Always making sure your Teams status is set to “Available.” Leaving the lights on when you go home to make it look like you’re still at the office. Promising to stay plugged in while you’re on vacation. Sound familiar?
Somehow, at many offices, the 40-hour workweek has turned into the “bare minimum.” And being the first one in and last one out is expected for people who want to excel in their careers. Not just that, but when we do show up, it’s not enough to have a physical presence, we need to appear to be uber accessible across a range of mediums!
If you’ve felt this way, you’re not alone. Conventional career wisdom practically encourages it. The message we’re given is: if you want to stand out at work, you need to extend yourself cheerfully and overdeliver. That way, you don’t leave a speck of doubt in people’s minds that you’re capable, productive, and worthy. Employers know this and often leverage it –and in plenty of cases, they reward employees according to just out-of-reach standards.
We need to stop normalizing work environments that praise overwork. Often, we don’t even think twice about logging on after we’re home for the day “just to finish something real quick,” or picking up the phone while we’re on a family vacation to help solve an issue.
We don’t even realize these actions contribute to the toxicity because we have been conditioned to view “overwork” as synonymous with “passionate” and “productive.”
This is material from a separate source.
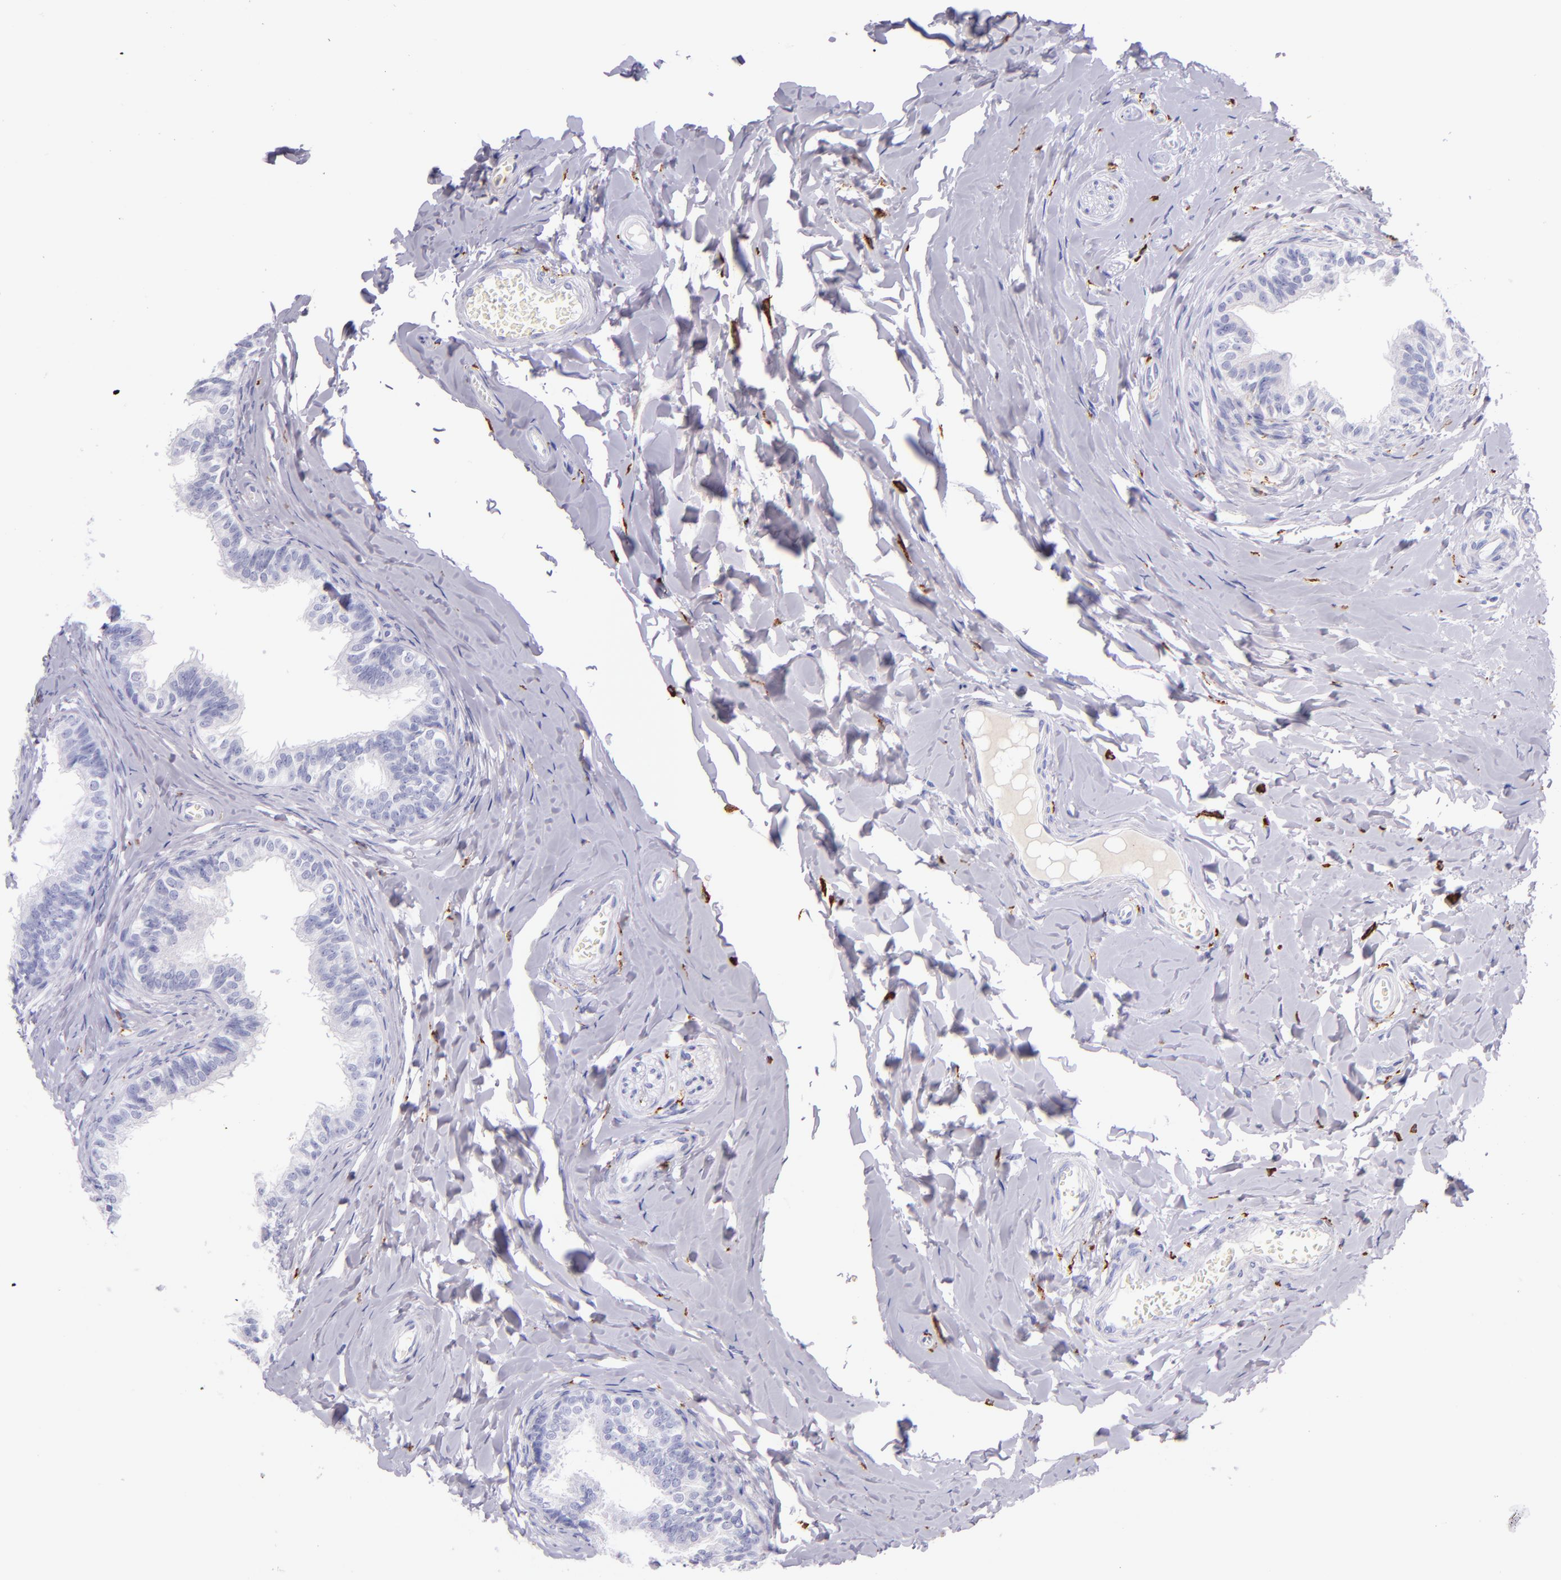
{"staining": {"intensity": "negative", "quantity": "none", "location": "none"}, "tissue": "epididymis", "cell_type": "Glandular cells", "image_type": "normal", "snomed": [{"axis": "morphology", "description": "Normal tissue, NOS"}, {"axis": "topography", "description": "Soft tissue"}, {"axis": "topography", "description": "Epididymis"}], "caption": "Immunohistochemistry photomicrograph of normal epididymis stained for a protein (brown), which displays no positivity in glandular cells. (DAB IHC, high magnification).", "gene": "CD163", "patient": {"sex": "male", "age": 26}}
Here are a few corporate phrases that we often say and hear without batting an eyelash – but they each contribute to toxicity and normalize working ourselves to the bone.
1. “You won’t believe how late I left the office last night!”
When someone says, “You won’t believe how late I left the office last night,” it can create all sorts of bad vibes – even though the speaker might be super-proud of themselves. On one hand, it can make people who left work on time feel guilty or inadequate. It can also make those employees resent or envy their co-worker who has the capacity to put in that many hours.
If we aren’t careful about what we say about our workload, we can create an environment in which some people earn admiration for working late and others don’t feel good about themselves when they haven’t. Staying late at the office isn’t something that will make everyone happy at work—and can set employees up for failure by creating expectations that are hard to meet.
Instead of glorifying staying late at the office, let’s praise people who set healthy boundaries, who leave loudly (rather than slinking out of the office secretly at 5 p.m.) when it comes to their time and workload!
2. “I can’t even remember the last time I took a real vacation.”
A whopping 55 percent of U.S. workers didn’t use all of their paid time off in 2022, and about a third of employees don’t even have the option to take paid vacations. In addition to normalizing 50+ hour workweeks, most working people view vacations as a luxury they can’t afford – whether that means there isn’t any room in their financial budget or they simply don’t think they can spend a week or two away from work without (direct or indirect) consequences.
According to New View Strategies, 32 percent of Americans feel guilty for taking time off work, and the number increases to 41 percent when going away for seven days or longer. Over a third of workers also regret going on vacation because they need to double up their workload before they leave or when they return.